Diaz keeps her lectures interactive, guiding students in her Discrete Math course through real-time problem solving on important topics in discrete probability. She makes sure students are active participants and enjoys engaging them through inquiry-based learning, active discussion, and paired learning opportunities. Diaz was an intermittent lecturer in the department and previously taught at Concordia University, with experience as a primary instructor for EECS 203 and EECS 351, as well as for courses in linear algebra, calculus, and modern algebra, among others. As a PhD student at U-M she studied image reconstruction for dynamic Magnetic Resonance Imaging.

Nicole Hamilton

Nicole Hamilton

Lecturer and prolific system designer

With over 40 years in system design in both hardware and software, including 30 years as a software entrepreneur, Hamilton brings unique insight into the real world practice of engineering to her lectures. She was the ninth member of the team that created the Bing search engine, for which she wrote the query language and ranker for the first release in 2005. She is also the sole author of the Hamilton C shell, a Unix shell and utilities for Windows. First released in 1988, it was the first multithreaded application ever to ship on a PC. Hamilton is a life senior member of the IEEE, with 11 issued patents and numerous publications, including a paper on search engine ranking that received a 10-year “test of time” award at the 2015 International Conference on Machine Learning. Here at Michigan, students in her system design class work in teams of six to create entire working multithreaded internet search engines from scratch in C++, experiencing what it’s like to be on the startup dev team for a new product. She cares deeply about diversity and civil rights.

Z. Morley Mao

Z. Morley Mao

Professor

Mao is working to make mobile networks more reliable, more powerful, and more secure.
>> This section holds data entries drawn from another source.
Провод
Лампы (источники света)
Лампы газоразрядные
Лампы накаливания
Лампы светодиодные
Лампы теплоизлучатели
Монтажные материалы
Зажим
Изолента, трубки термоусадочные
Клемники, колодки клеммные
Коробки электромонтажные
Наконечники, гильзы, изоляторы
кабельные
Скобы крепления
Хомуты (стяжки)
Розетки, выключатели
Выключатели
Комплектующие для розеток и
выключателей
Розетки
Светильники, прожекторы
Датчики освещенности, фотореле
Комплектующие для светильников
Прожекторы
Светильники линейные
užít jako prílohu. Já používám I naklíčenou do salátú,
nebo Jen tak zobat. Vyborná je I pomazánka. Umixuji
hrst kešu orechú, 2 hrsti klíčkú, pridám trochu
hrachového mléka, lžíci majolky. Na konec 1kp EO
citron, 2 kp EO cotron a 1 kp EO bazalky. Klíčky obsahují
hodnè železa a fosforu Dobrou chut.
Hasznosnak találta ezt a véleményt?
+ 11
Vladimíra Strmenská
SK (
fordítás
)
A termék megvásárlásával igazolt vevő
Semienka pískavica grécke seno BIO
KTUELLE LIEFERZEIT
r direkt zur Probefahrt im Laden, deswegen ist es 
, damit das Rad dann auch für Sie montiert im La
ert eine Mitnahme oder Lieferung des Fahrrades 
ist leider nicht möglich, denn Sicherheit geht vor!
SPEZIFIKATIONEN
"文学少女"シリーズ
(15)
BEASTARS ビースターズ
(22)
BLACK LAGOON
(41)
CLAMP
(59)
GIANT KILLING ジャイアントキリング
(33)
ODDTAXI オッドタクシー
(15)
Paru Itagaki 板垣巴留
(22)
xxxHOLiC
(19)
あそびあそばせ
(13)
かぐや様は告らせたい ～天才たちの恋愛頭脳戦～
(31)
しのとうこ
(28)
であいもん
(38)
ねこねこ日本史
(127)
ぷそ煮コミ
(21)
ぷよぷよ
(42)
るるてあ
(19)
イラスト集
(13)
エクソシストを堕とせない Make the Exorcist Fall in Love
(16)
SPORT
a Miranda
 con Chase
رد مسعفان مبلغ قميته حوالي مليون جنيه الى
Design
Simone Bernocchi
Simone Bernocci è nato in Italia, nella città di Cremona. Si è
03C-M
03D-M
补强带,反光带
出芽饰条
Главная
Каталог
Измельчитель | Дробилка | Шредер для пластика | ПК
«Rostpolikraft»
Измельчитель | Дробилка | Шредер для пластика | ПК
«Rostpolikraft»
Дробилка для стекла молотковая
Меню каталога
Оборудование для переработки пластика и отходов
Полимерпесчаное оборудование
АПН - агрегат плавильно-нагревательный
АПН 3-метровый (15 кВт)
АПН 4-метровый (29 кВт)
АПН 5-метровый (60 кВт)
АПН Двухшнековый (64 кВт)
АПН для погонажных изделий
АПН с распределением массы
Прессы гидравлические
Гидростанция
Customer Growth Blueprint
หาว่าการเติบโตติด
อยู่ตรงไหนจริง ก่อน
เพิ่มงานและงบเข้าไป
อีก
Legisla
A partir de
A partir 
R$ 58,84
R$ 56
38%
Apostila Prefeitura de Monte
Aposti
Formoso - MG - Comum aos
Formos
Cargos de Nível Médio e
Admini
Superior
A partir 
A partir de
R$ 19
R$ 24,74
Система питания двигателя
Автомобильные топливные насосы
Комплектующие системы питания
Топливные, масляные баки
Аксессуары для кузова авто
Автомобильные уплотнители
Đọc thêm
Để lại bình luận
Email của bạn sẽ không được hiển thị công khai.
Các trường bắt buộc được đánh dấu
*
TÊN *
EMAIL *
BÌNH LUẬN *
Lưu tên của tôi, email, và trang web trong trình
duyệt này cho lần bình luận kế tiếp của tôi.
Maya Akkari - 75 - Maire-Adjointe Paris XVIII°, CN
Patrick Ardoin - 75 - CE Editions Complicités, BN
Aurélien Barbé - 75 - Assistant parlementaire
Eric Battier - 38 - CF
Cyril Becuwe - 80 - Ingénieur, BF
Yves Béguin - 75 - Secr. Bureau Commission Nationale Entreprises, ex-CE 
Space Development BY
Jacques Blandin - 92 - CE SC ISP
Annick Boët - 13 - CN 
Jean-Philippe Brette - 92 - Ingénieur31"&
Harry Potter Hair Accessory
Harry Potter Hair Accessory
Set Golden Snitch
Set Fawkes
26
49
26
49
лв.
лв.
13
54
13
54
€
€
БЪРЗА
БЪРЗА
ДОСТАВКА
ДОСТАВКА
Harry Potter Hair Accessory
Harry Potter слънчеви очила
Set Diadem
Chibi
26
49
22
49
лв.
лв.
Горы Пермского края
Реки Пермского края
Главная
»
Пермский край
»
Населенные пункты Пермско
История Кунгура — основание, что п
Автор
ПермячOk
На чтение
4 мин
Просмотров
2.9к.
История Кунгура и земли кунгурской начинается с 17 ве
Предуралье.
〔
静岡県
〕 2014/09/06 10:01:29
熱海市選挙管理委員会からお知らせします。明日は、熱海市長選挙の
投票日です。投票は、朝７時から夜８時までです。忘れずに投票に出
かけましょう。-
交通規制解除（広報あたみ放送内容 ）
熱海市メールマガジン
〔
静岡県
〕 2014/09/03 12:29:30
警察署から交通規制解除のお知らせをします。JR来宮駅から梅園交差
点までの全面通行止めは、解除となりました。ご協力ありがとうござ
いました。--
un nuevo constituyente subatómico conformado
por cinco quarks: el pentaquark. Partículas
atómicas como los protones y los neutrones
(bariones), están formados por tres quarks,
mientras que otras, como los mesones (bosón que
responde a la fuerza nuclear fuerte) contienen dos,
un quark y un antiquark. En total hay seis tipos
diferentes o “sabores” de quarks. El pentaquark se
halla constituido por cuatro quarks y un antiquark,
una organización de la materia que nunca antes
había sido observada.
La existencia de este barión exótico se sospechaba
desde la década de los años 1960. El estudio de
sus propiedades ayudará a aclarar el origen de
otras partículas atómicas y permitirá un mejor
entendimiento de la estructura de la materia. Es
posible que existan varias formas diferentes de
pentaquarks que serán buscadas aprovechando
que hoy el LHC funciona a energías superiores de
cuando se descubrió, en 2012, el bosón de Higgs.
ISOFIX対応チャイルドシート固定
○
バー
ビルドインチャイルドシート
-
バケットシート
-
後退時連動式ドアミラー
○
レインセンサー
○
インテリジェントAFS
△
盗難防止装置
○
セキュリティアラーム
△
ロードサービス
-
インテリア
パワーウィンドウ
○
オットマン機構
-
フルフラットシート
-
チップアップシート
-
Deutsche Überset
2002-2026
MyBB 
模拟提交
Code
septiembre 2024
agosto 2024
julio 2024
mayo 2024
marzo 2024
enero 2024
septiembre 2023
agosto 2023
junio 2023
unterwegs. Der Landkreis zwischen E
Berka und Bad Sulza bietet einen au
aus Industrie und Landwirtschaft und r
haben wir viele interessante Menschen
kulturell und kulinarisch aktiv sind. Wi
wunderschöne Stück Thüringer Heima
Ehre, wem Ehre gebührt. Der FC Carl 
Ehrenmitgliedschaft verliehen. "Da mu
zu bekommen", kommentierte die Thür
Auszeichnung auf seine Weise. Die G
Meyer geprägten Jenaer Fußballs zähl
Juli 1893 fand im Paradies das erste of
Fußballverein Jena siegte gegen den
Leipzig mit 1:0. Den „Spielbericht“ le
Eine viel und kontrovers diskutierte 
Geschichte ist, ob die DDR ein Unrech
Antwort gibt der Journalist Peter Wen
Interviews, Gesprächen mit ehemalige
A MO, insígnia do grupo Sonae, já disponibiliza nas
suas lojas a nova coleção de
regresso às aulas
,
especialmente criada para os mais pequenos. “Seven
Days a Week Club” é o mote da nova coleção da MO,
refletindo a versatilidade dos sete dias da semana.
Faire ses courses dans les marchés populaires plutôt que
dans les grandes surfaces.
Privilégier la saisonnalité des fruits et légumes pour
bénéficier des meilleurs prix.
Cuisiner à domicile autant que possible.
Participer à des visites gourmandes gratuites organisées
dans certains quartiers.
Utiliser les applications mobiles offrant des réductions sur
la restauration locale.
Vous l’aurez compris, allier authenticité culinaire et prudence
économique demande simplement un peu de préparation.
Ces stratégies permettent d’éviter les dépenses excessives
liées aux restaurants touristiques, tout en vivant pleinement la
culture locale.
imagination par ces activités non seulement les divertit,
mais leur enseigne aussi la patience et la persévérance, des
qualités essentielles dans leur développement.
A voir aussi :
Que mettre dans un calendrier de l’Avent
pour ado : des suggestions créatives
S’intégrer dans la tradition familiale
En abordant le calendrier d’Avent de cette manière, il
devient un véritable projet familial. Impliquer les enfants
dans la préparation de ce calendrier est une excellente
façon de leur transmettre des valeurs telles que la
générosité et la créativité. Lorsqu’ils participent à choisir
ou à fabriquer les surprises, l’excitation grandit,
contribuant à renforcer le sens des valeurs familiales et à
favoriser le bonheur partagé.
Her lab develops proactive defense approaches to the new security challenges of a hyper-connected world. Her team is working to create a global-scale live laboratory, called MobiLab, composed of mobile devices, networks, and their users that will support the ability to evaluate system ideas in large-scale, realistic, live use environments. They intend to simplify the tasks of developing, deploying and evaluating research applications for mobile networks. Mao’s past work has resulted in Mobilyzer, a mobile network performance measurement tool currently in use by the popular MySpeedTest app. In a recent project she presented SkyCore, a reliable new way to deploy LTE networks using unmanned aerial vehicles (UAVs).